Ela aprendeu guitarra sozinha, usando um manual de instruções de Pete Seeger, e tocava guitarra havaiana na faculdade de artes. Foi o início humilde de uma carreira cheia de prestígio.
Desde sua estréia em 1968 até agora, com o lançamento de "Taming the Tiger", seu elogiado 17º álbum, em que a maturidade e a independência se entremeiam em sedutoras canções, Joni Mitchell, 54, justifica os que a consideram uma das mestras do rock.
Reverenciada e imitada há 30 anos, Joni ocupa o primeiro lugar entre as sensações femininas do pop. Suas seguidoras a saúdam como sua musa e saqueiam seu legado com toda a liberdade.
Embora as sequelas da poliomielite que teve quando criança tenham restringido sua agenda nos últimos anos, a cantora canadense voltou aos palcos este ano com vigor e estilo, em turnês com Bob Dylan e Van Morrison e cantando no festival "A Day in the Garden", inspirado em Woodstock.
A partir do dia 23 voltará a apresentar-se com Dylan e, dia 6 de novembro, num show transmitido pelo sistema pay-per-view.
Embora Mitchell tenha se distanciado, há alguns anos, das entrevistas, que considera degradantes, recentemente abriu exceção. Durante um almoço de duas horas à base de massas, suco de "cranberries" e cigarros, em seu restaurante predileto em Brentwood, ela falou de temas profissionais e pessoais, desde o desprezo que sente pelo pop contemporâneo até seu prazer em ser avó. Leia a seguir trechos da entrevista.

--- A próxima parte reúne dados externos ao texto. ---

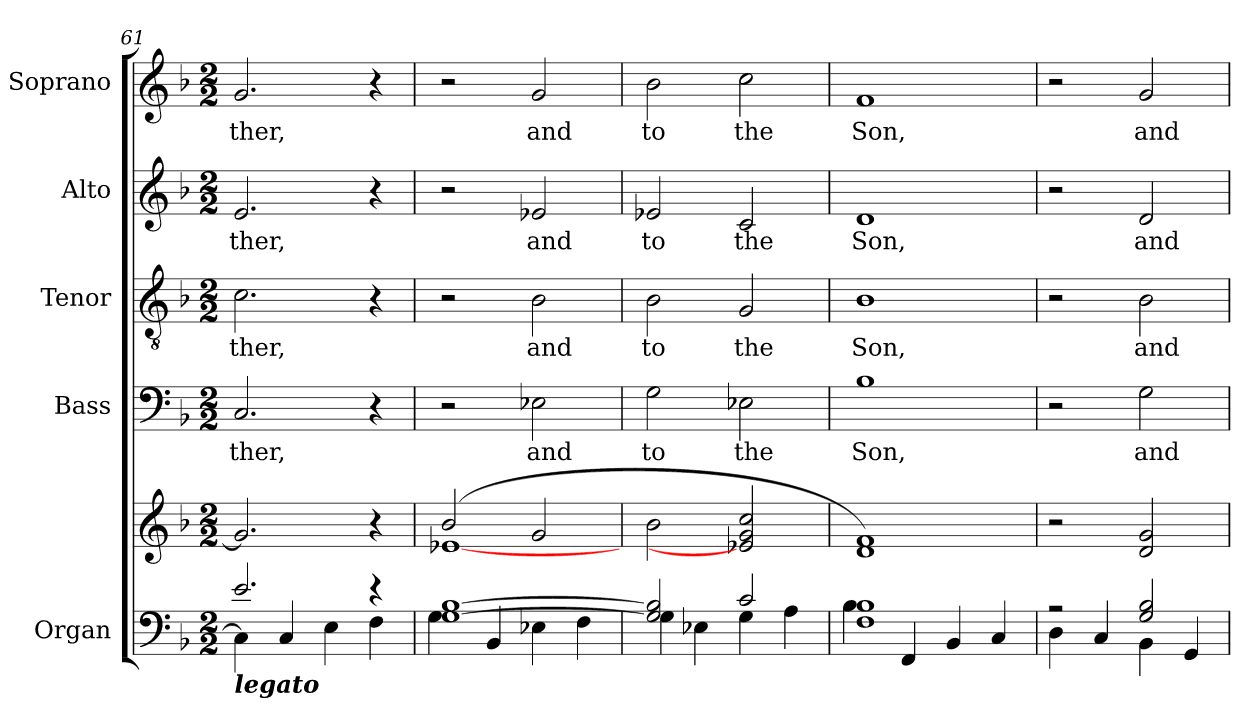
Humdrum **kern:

**kern	**kern	**kern	**text	**kern	**text	**kern	**text	**kern	**text
*part5	*part5	*part4	*part4	*part3	*part3	*part2	*part2	*part1	*part1
*staff6	*staff5	*staff4	*staff4	*staff3	*staff3	*staff2	*staff2	*staff1	*staff1
*I"Organ	*	*I"Bass	*	*I"Tenor	*	*I"Alto	*	*I"Soprano	*
*I'Org.	*	*I'B.	*	*I'T.	*	*I'A.	*	*I'S.	*
*clefF4	*clefG2	*clefF4	*	*clefGv2	*	*clefG2	*	*clefG2	*
*	*	*	*	*ITrd7c12	*	*	*	*	*
*k[b-]	*k[b-]	*k[b-]	*	*k[b-]	*	*k[b-]	*	*k[b-]	*
*F:	*F:	*F:	*	*F:	*	*F:	*	*F:	*
*M2/2	*M2/2	*M2/2	*	*M2/2	*	*M2/2	*	*M2/2	*
=61	=61	=61	=61	=61	=61	=61	=61	=61	=61
*^	*	*	*	*	*	*	*	*	*
!	!	!	!	!LO:LY:b:color=#000000	!	!	!	!	!	!
!	!	!	!	!	!	!LO:LY:b:color=#000000	!	!	!	!
!	!	!	!	!	!	!	!	!LO:LY:b:color=#000000	!	!
!LO:TX:b:Bi:t=legato	!	!	!	!	!	!	!	!	!	!
!	!	!	!	!	!	!	!	!	!	!LO:LY:b:color=#000000
2.ei/	4Ci\]	2.gi/]	2.Ci/	-ther,	2.Ci\	-ther,	2.ei/	-ther,	2.gi/	-ther,
.	4Ci/	.	.	.	.	.	.	.	.	.
.	4Ei\	.	.	.	.	.	.	.	.	.
4r	4Fi\	4r	4r	.	4r	.	4r	.	4r	.
=62	=62	=62	=62	=62	=62	=62	=62	=62	=62	=62
*	*	*^	*	*	*	*	*	*	*	*
[1Gi [1B-i	4Gi\	(2b-i/	[1e-Xi	2r	.	2r	.	2r	.	2r	.
.	4BB-i/	.	.	.	.	.	.	.	.	.	.
!	!	!	!	!	!LO:LY:b:color=#000000	!	!	!	!	!	!
!	!	!	!	!	!	!	!LO:LY:b:color=#000000	!	!	!	!
!	!	!	!	!	!	!	!	!	!LO:LY:b:color=#000000	!	!
!	!	!	!	!	!	!	!	!	!	!	!LO:LY:b:color=#000000
.	4E-Xi\	2gi/	.	2E-Xi\	and	2BB-i\	and	2e-Xi/	and	2gi/	and
.	4Fi\	.	.	.	.	.	.	.	.	.	.
*	*	*v	*v	*	*	*	*	*	*	*	*
=63	=63	=63	=63	=63	=63	=63	=63	=63	=63	=63
!	!	!	!	!LO:LY:b:color=#000000	!	!	!	!	!	!
!	!	!	!	!	!	!LO:LY:b:color=#000000	!	!	!	!
!	!	!	!	!	!	!	!	!LO:LY:b:color=#000000	!	!
!	!	!	!	!	!	!	!	!	!	!LO:LY:b:color=#000000
2Gi/] 2B-i]	4Gi\	2b-i\	2Gi\	to	2BB-i\	to	2e-Xi/	to	2b-i\	to
.	4E-Xi\	.	.	.	.	.	.	.	.	.
!	!	!	!	!LO:LY:b:color=#000000	!	!	!	!	!	!
!	!	!	!	!	!	!LO:LY:b:color=#000000	!	!	!	!
!	!	!	!	!	!	!	!	!LO:LY:b:color=#000000	!	!
!	!	!	!	!	!	!	!	!	!	!LO:LY:b:color=#000000
2ci/	4Gi\	2e-Xi/] 2gi 2cci	2E-Xi\	the	2GGi/	the	2ci/	the	2cci\	the
.	4Ai\	.	.	.	.	.	.	.	.	.
!!LO:PB:g=z
=64	=64	=64	=64	=64	=64	=64	=64	=64	=64	=64
!	!	!	!	!LO:LY:b:color=#000000	!	!	!	!	!	!
!	!	!	!	!	!	!LO:LY:b:color=#000000	!	!	!	!
!	!	!	!	!	!	!	!	!LO:LY:b:color=#000000	!	!
!	!	!	!	!	!	!	!	!	!	!LO:LY:b:color=#000000
1Fi 1B-i	4B-i\	1di 1fi)	1B-i	Son,	1BB-i	Son,	1di	Son,	1fi	Son,
.	4FFi/	.	.	.	.	.	.	.	.	.
.	4BB-i/	.	.	.	.	.	.	.	.	.
.	4Ci/	.	.	.	.	.	.	.	.	.
=65	=65	=65	=65	=65	=65	=65	=65	=65	=65	=65
2r	4Di\	2r	2r	.	2r	.	2r	.	2r	.
.	4Ci/	.	.	.	.	.	.	.	.	.
!	!	!	!	!LO:LY:b:color=#000000	!	!	!	!	!	!
!	!	!	!	!	!	!LO:LY:b:color=#000000	!	!	!	!
!	!	!	!	!	!	!	!	!LO:LY:b:color=#000000	!	!
!	!	!	!	!	!	!	!	!	!	!LO:LY:b:color=#000000
2Gi/ 2B-i	4BB-i\	2di/ 2gi	2Gi\	and	2BB-i\	and	2di/	and	2gi/	and
.	4GGi/	.	.	.	.	.	.	.	.	.
*v	*v	*	*	*	*	*	*	*	*	*
=	=	=	=	=	=	=	=	=	=
*-	*-	*-	*-	*-	*-	*-	*-	*-	*-
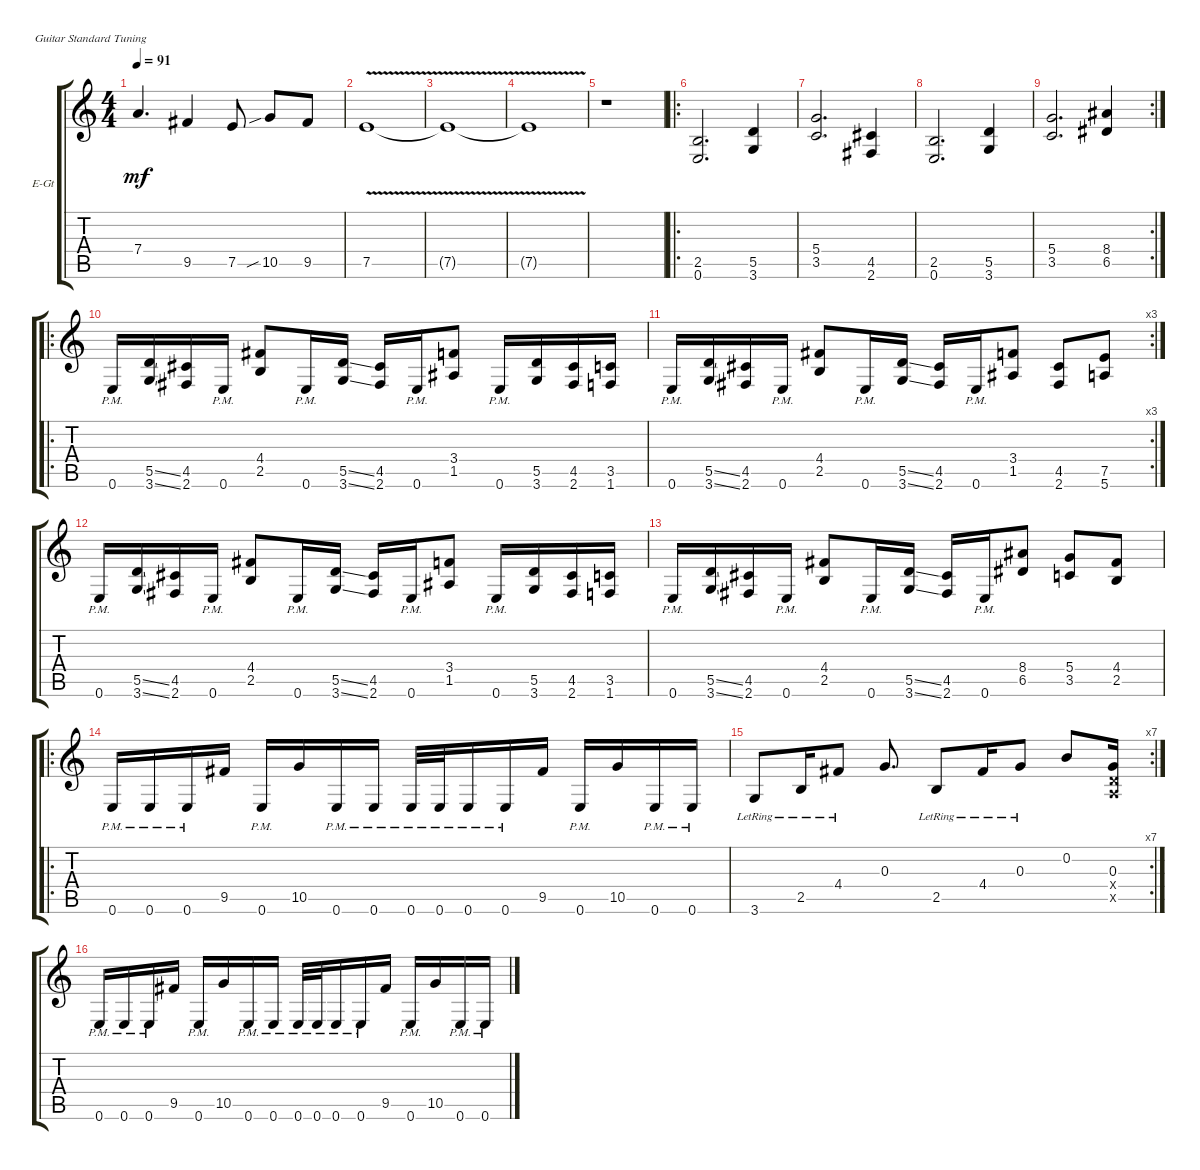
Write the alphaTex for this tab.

\defaultSystemsLayout 4
\bracketExtendMode groupsimilarinstruments
\firstSystemTrackNameOrientation horizontal
\otherSystemsTrackNameOrientation horizontal
\track ("Electric Guitar" "E-Gt") {instrument distortionguitar}
\staff {score tabs}
\tuning (E4 B3 G3 D3 A2 E2)
\ts (4 4)
\tempo 91
\clef g2
\ks c
7.4.4{d dy mf} 9.5.4 7.5.8 10.5{sib}.8 9.5.8 |
7.5{v}.1 |
7.5{v t}.1 |
7.5{v t}.1 |
r.1 |
\ro
(0.6 2.5).2{d} (5.5 3.6).4 |
(3.5 5.4).2{d} (2.6 4.5).4 |
(2.5 0.6).2{d} (3.6 5.5).4 |
\rc 2
(3.5 5.4).2{d} (6.5 8.4).4 |
\ro
0.6{pm}.16 (3.6{ss} 5.5{ss}).16 (2.6 4.5).16 0.6{pm}.16 (2.5 4.4).8 0.6{pm}.16 (3.6{ss} 5.5{ss}).16 (2.6 4.5).16 0.6{pm}.16 (1.5 3.4).8 0.6{pm}.16 (3.6 5.5).16 (2.6 4.5).16 (1.6 3.5).16 |
\rc 3
0.6{pm}.16 (3.6{ss} 5.5{ss}).16 (2.6 4.5).16 0.6{pm}.16 (2.5 4.4).8 0.6{pm}.16 (3.6{ss} 5.5{ss}).16 (2.6 4.5).16 0.6{pm}.16 (1.5 3.4).8 (2.6 4.5).8 (5.6 7.5).8 |
0.6{pm}.16 (3.6{ss} 5.5{ss}).16 (2.6 4.5).16 0.6{pm}.16 (2.5 4.4).8 0.6{pm}.16 (3.6{ss} 5.5{ss}).16 (2.6 4.5).16 0.6{pm}.16 (1.5 3.4).8 0.6{pm}.16 (3.6 5.5).16 (2.6 4.5).16 (1.6 3.5).16 |
0.6{pm}.16 (3.6{ss} 5.5{ss}).16 (2.6 4.5).16 0.6{pm}.16 (2.5 4.4).8 0.6{pm}.16 (3.6{ss} 5.5{ss}).16 (2.6 4.5).16 0.6{pm}.16 (6.5 8.4).8 (3.5 5.4).8 (2.5 4.4).8 |
\ro
0.6{pm}.16 0.6{pm}.16 0.6{pm}.16 9.5.16 0.6{pm}.16 10.5.16 0.6{pm}.16 0.6{pm}.16 0.6{pm}.32 0.6{pm}.32 0.6{pm}.16 0.6{pm}.16 9.5.16 0.6{pm}.16 10.5.16 0.6{pm}.16 0.6{pm}.16 |
\rc 7
3.6{lr}.8 2.5{lr}.16 4.4{lr}.8 0.3.8{d} 2.5{lr}.8 4.4{lr}.16 0.3{lr}.8 0.2.8 (0.3 0.4{x} 0.5{x}).16 |
0.6{pm}.16 0.6{pm}.16 0.6{pm}.16 9.5.16 0.6{pm}.16 10.5.16 0.6{pm}.16 0.6{pm}.16 0.6{pm}.32 0.6{pm}.32 0.6{pm}.16 0.6{pm}.16 9.5.16 0.6{pm}.16 10.5.16 0.6{pm}.16 0.6{pm}.16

Pergunta - Você influenciou dezenas de músicos que fazem sucesso hoje. É irritante ver seus imitadores vendendo mais que você?
Joni Mitchell -
É desanimador, mas sou obrigada a aceitar. Eles não são tão bons, mas vendem 20 vezes mais do que eu. Muitas imitações são criadas por produtores que estudam minha obra e tentam criar uma fórmula a partir dela. Aí colocam as imitações contra mim no mercado, anunciam que são o novo "eu", ao mesmo tempo em que eu continuo viva e eles me excluem da jogada. É doloroso, frustrante.
Pergunta - Você expressou essas queixas para sua gravadora?
Joni -
Tive uma atitude bem ruim. Eu disse: "Odeio e desprezo a indústria fonográfica. Não passo de alguém que está acampando aqui e que não está feliz nesse lugar". Acertamos algumas coisas, nada extraordinário. Para minha auto-estima era preciso melhorar. As gravadoras basicamente abandonam os artistas depois que eles passam a ser respeitados.
Pergunta - Isso ocorreu com você?
Joni -
Por causa de minha natureza experimental, virei artista sem gênero, então as rádios e a MTV passaram a não tocar minhas músicas. O selo diz: "Não nos importa que você não venda discos". Eu falei: "O problema é esse! Vocês não querem investir em mim. Se sou tão boa que todo mundo é comparado a mim, então me deixem participar deste negócio". Meu trabalho tem mais profundidade, amplitude, substância.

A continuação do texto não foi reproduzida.